* _Front-end code change data_

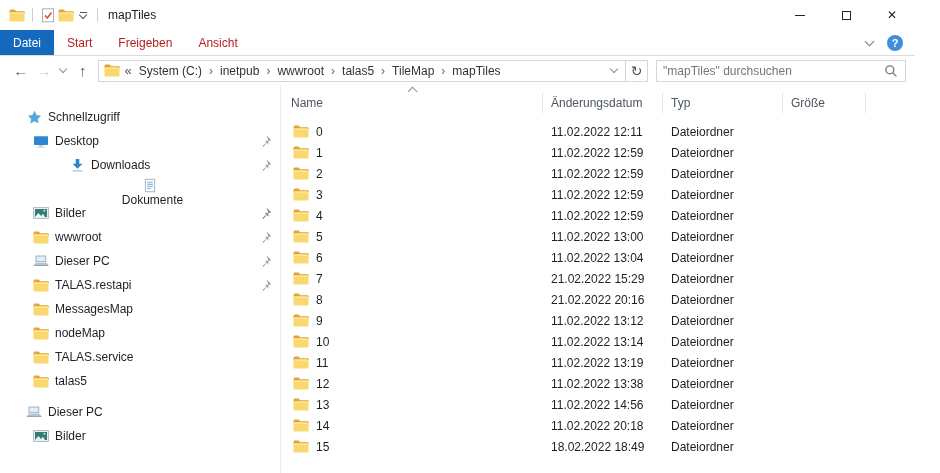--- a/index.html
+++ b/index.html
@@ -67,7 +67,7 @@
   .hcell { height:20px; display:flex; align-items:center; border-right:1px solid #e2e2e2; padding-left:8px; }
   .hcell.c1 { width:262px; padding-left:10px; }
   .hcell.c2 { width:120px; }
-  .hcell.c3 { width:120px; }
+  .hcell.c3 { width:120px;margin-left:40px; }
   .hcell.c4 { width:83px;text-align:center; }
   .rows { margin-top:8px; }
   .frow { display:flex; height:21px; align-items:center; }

* _TASK TO COMPLETE_
If a line of the entries holds the word "flex", copy it out.

* _RESPONSE TO THE EXERCISE_
   .hcell { height:20px; display:flex; align-items:center; border-right:1px solid #e2e2e2; padding-left:8px; }
   .frow { display:flex; height:21px; align-items:center; }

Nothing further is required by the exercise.